We also identified population subgroups for which being affiliated or not to the programs analyzed did not make a difference in the EC of maternal and childcare services. This is the case for women with fewer years of schooling (0-6 years.), adolescents, and indigenous women, which is consistent with the widely evidenced association between mother education and child health [8]. In these population subgroups, no significant differences were found between the four scenarios evaluated (with social security, with Prospera + SPS, with Prospera or SPS and without Prospera nor health insurance). This reflects that for the most vulnerable groups the benefits of the analyzed programs are not enough to achieve significant changes in the EC of maternal and child health services and that more comprehensive policy efforts are needed to revert these indicators, generate greater equity and obtain better results in maternal and child health outcomes. Additionally, subgroups where only the combination of both programs equals the coverage of maternal health services to those observed in the population with social security. This is the case of women 29 years of age or older, non-indigenous women, those who live in households with a higher score in the asset index, those who live in highly marginalized areas, and those diagnosed with complications during pregnancy. Particular attention should be paid for those subgroups of population from urban areas with low socioeconomic status, without health insurance and without any access to other type of social programs such as Prospera. That is the case of young women who are not having any support from the demand side, through the access to social programs, focus on improving the adequate use of reproductive health services of young women, or some support from the supply side, through the coverage of a health insurance. The combination of both strategies could increase the chances to approach effective reproductive health services by these subgroups.

= EXTRACTED DATA =
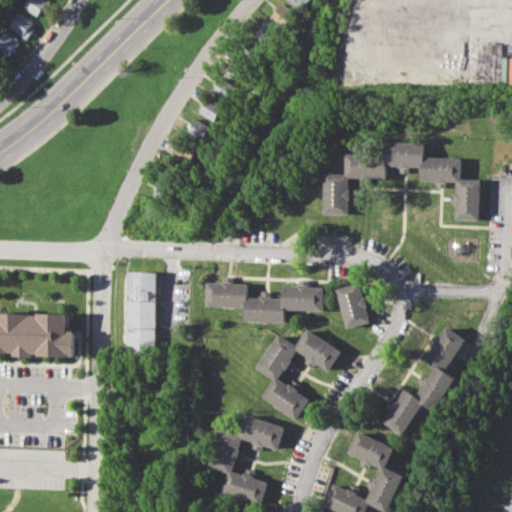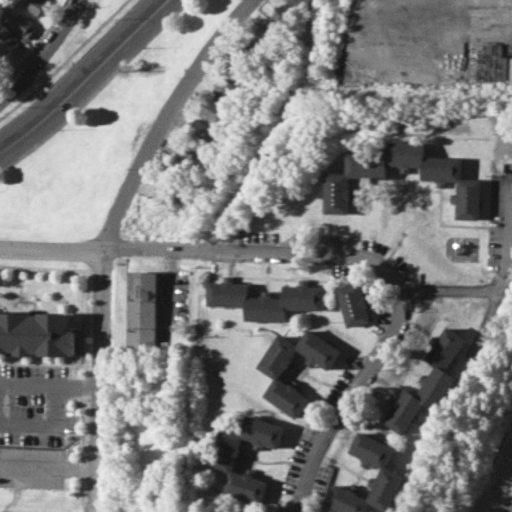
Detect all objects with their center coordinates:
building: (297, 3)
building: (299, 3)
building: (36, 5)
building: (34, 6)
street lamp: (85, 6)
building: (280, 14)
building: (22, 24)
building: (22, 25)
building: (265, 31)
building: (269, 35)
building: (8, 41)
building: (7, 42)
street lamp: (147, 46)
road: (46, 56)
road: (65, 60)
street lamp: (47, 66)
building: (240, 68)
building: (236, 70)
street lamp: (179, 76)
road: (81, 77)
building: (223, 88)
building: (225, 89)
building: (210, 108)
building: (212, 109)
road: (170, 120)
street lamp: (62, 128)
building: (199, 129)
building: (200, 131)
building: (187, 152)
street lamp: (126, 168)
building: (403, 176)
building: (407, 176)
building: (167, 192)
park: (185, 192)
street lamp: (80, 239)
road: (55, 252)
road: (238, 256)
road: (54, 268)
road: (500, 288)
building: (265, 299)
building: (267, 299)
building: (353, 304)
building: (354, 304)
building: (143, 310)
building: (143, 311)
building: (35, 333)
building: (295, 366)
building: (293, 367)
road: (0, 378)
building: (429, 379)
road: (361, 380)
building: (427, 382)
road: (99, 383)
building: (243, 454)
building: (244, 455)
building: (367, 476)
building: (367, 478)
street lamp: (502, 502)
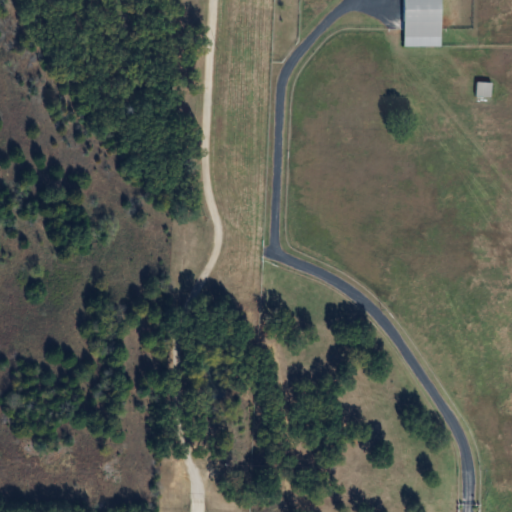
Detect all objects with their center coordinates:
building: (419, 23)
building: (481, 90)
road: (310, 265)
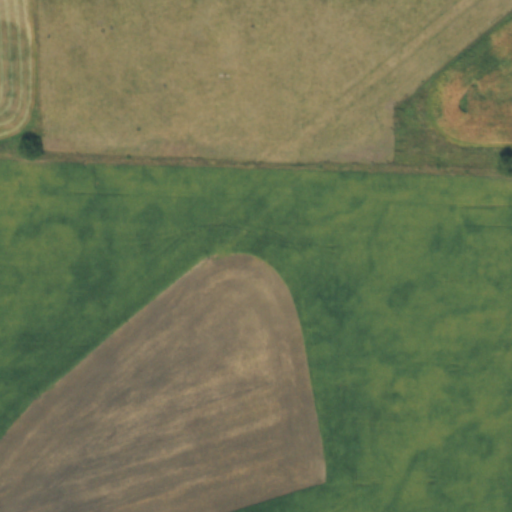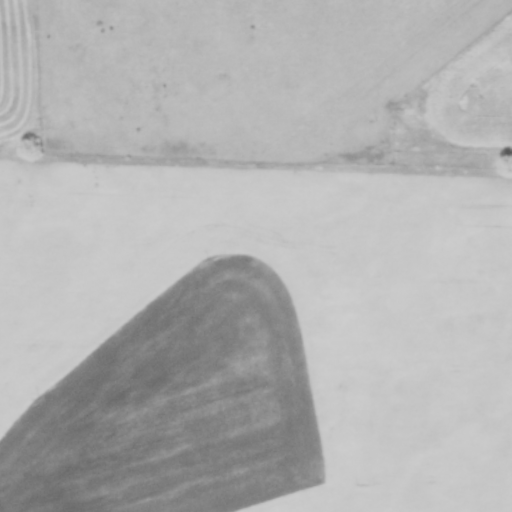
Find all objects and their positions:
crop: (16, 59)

= TASKS TO CARRY OUT =
- A) Sum up the passage on maternal and child health programs in two sentences.
- B) Pick up the passage on maternal and child health programs after its final sentence and keep writing.
The data above comes from a separate source from the text.

= REPLIES =
- A) For women with 0–6 years of schooling, adolescents, and indigenous women, being in the programs or not made no significant difference in the EC of maternal and childcare services, which suggests the programs' benefits are not enough for the most vulnerable groups and broader policy efforts are needed. For other subgroups, only the combination of both programs matched the coverage seen with social security, and particular attention is urged for young, low-income urban women with no health insurance or social program support, where combining demand-side and supply-side help could improve access to reproductive health services.

- B)
Previous studies have documented the effects of supply and demand-side interventions and showed an increase in the use of health care services and in the reduction of child mortality, mortality among children 5 years of age and under and maternal mortality [8,9]. However, they highlight to pay special attention to the organizational, logistic, and administrative aspects from the supply side of health services. For example, attention should be paid to avoid corrupt practices and lack of transparency that reduce the possibility that these financing schemes really have an impact on the reduction of direct out-of-pocket spending by users and that contribute to a loss of confidence in the way these interventions are implemented. Another aspect to be considered and that has been documented, is the need to increase efficiency in the use of resources. Inefficiency in the provision of health services is another element that puts at risk the possibility of achieving the objectives proposed by these interventions. In this respect, we have recently shown that the steady escalation of financial resources in the public health subsystem over the past 15 years has yielded sub-optimal results as regards coverage for essential maternal health interventions among the poorest; suggesting that the Mexican government must put in place a set of measures to guarantee efficiency in the system’s performance without affecting equity gains [40].

A key element to take into consideration to adequately weight the value of these programs and their joint positive effect is the political use that have been made of them. On the SPS side, inefficiencies of allocation, inexperienced management, and diversion of resources by local political actors have been documented [41,42]. These factors reduce the capacity of the program to maximize achievements in the production of services, the reduction of out-of-pocket expenditure, and the improvement of health conditions. In the case of Prospera improper use of funds for the unjustified purchase of goods and services, and the allocation of subsidies to promote the vote in favor of the party in the government have been observed. The shielding of these programs against these types of abuse and deviations could raise the possibility of increasing the positive effect shown by the study.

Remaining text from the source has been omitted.